Task goal: On how many lines of the records below does the string "positions" appear? Reply with only the number.

Edit tracking data
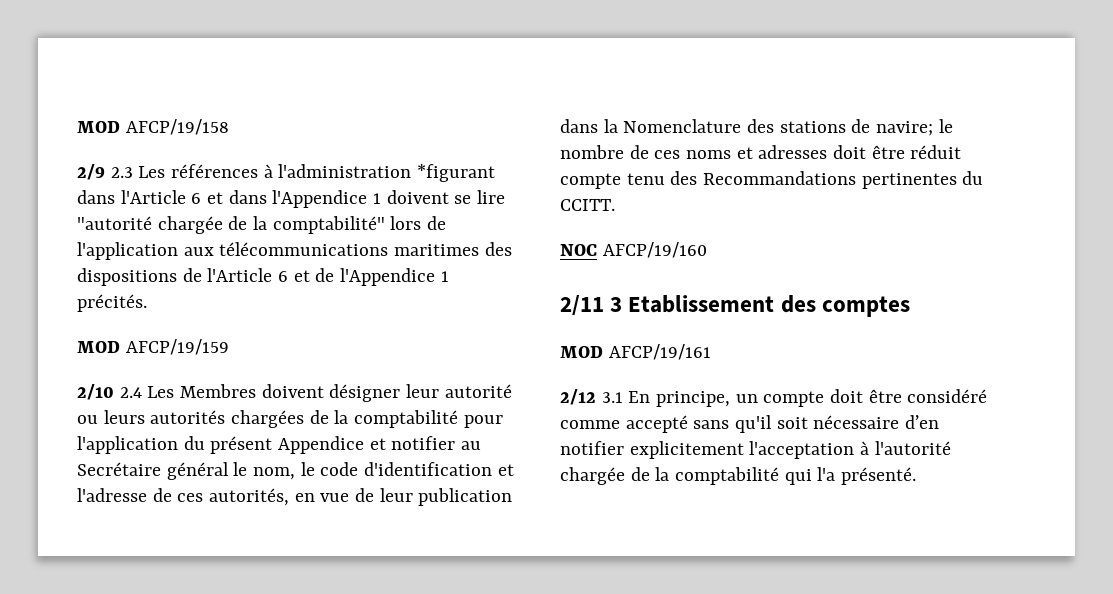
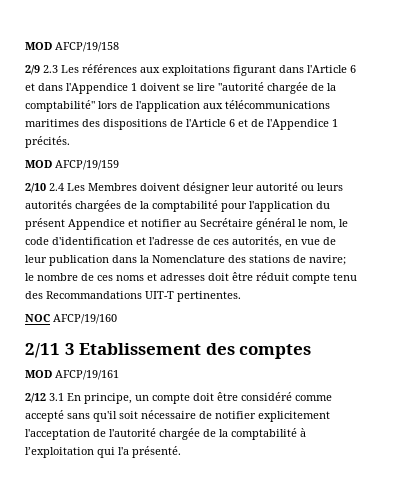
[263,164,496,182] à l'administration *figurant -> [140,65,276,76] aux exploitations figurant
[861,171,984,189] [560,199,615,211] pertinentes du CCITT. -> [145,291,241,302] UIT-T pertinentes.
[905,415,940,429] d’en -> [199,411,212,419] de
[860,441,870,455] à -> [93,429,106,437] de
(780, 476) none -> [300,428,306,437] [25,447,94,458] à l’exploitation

---

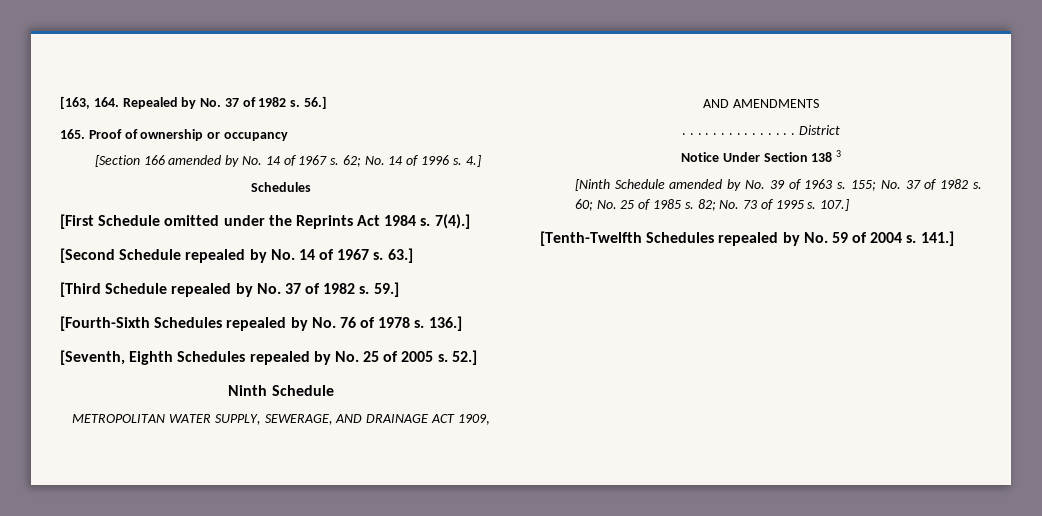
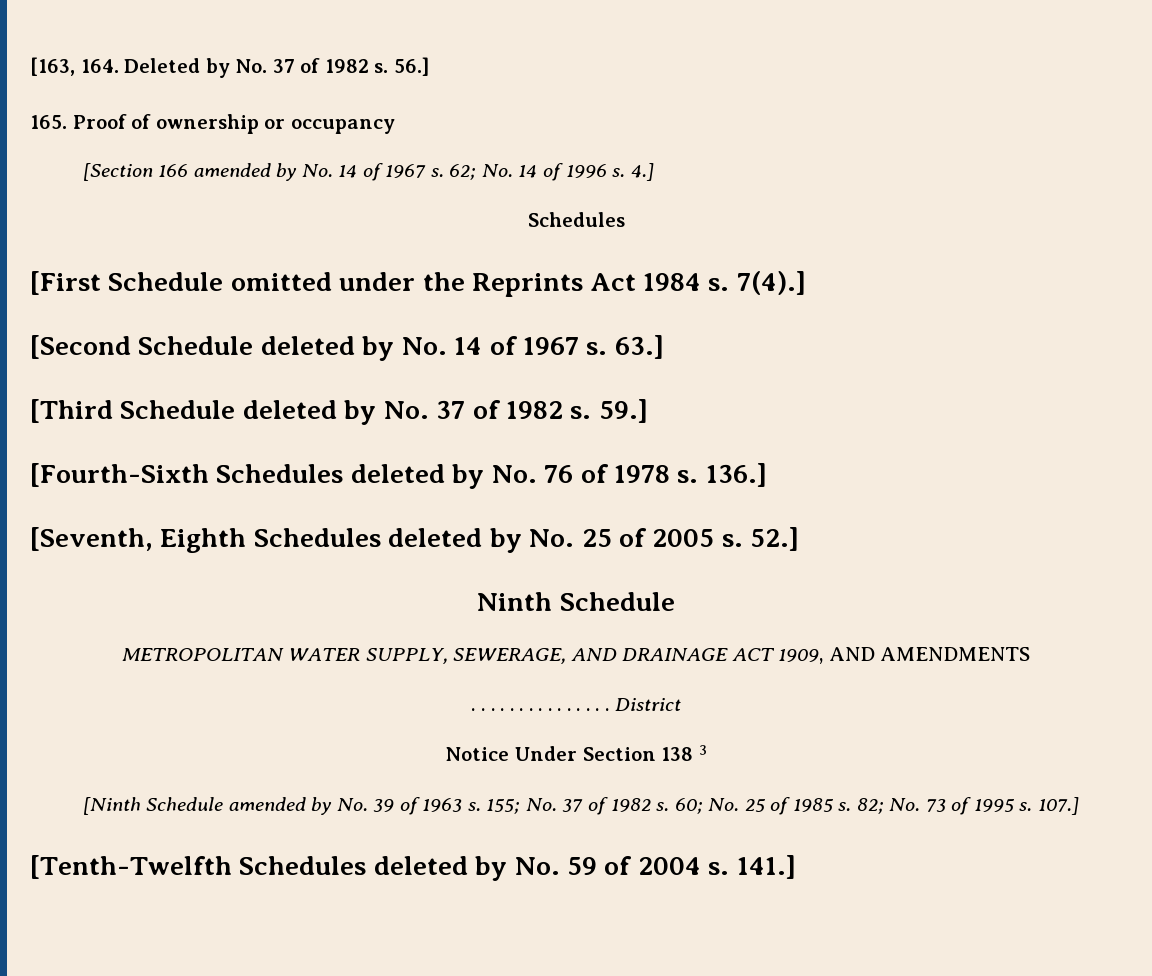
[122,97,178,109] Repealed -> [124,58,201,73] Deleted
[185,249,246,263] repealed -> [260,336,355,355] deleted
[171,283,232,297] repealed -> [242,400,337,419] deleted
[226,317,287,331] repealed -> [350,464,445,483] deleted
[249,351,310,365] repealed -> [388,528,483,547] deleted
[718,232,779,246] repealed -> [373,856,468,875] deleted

...

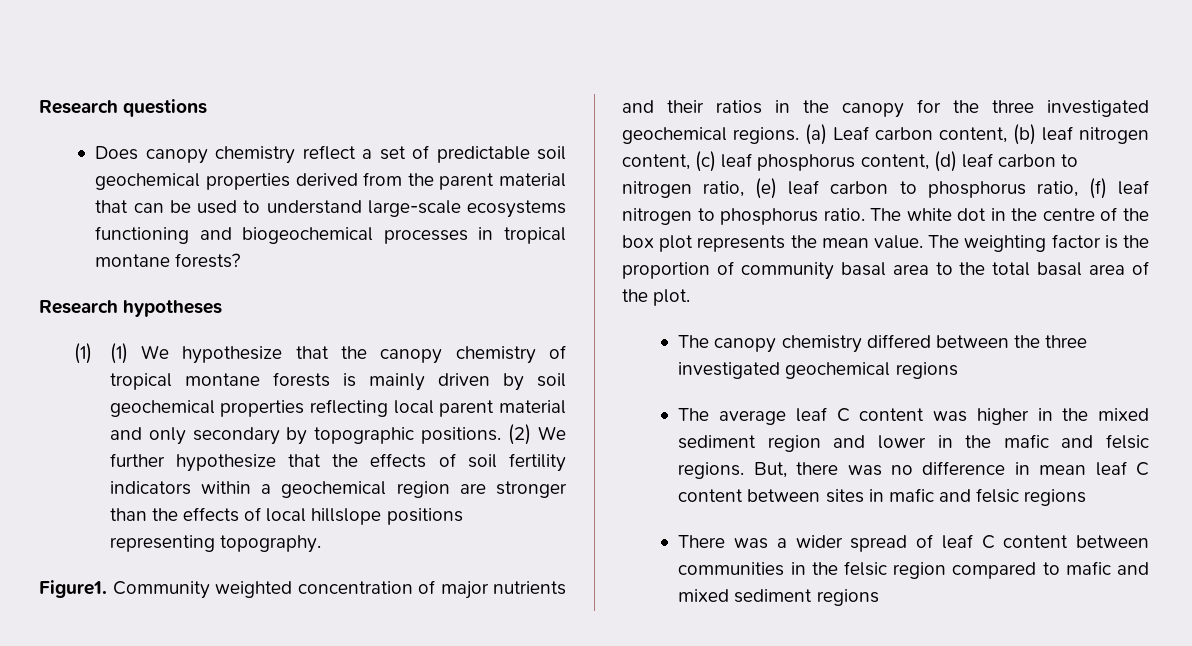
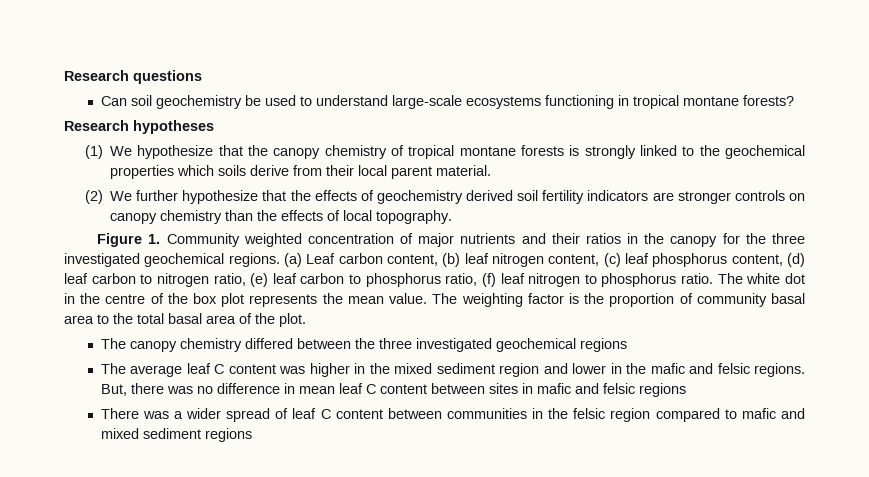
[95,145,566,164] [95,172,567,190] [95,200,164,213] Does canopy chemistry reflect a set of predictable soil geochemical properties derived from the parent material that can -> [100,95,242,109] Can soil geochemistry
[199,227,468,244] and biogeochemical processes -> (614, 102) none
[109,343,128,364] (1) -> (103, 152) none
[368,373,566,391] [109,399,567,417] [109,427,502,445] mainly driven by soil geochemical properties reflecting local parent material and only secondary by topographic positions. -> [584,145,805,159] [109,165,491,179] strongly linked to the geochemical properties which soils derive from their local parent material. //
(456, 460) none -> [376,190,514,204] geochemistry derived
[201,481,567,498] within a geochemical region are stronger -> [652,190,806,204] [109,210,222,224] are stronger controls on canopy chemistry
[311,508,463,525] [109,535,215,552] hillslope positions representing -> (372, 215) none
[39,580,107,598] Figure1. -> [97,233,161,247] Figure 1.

Solution to the exercise: 2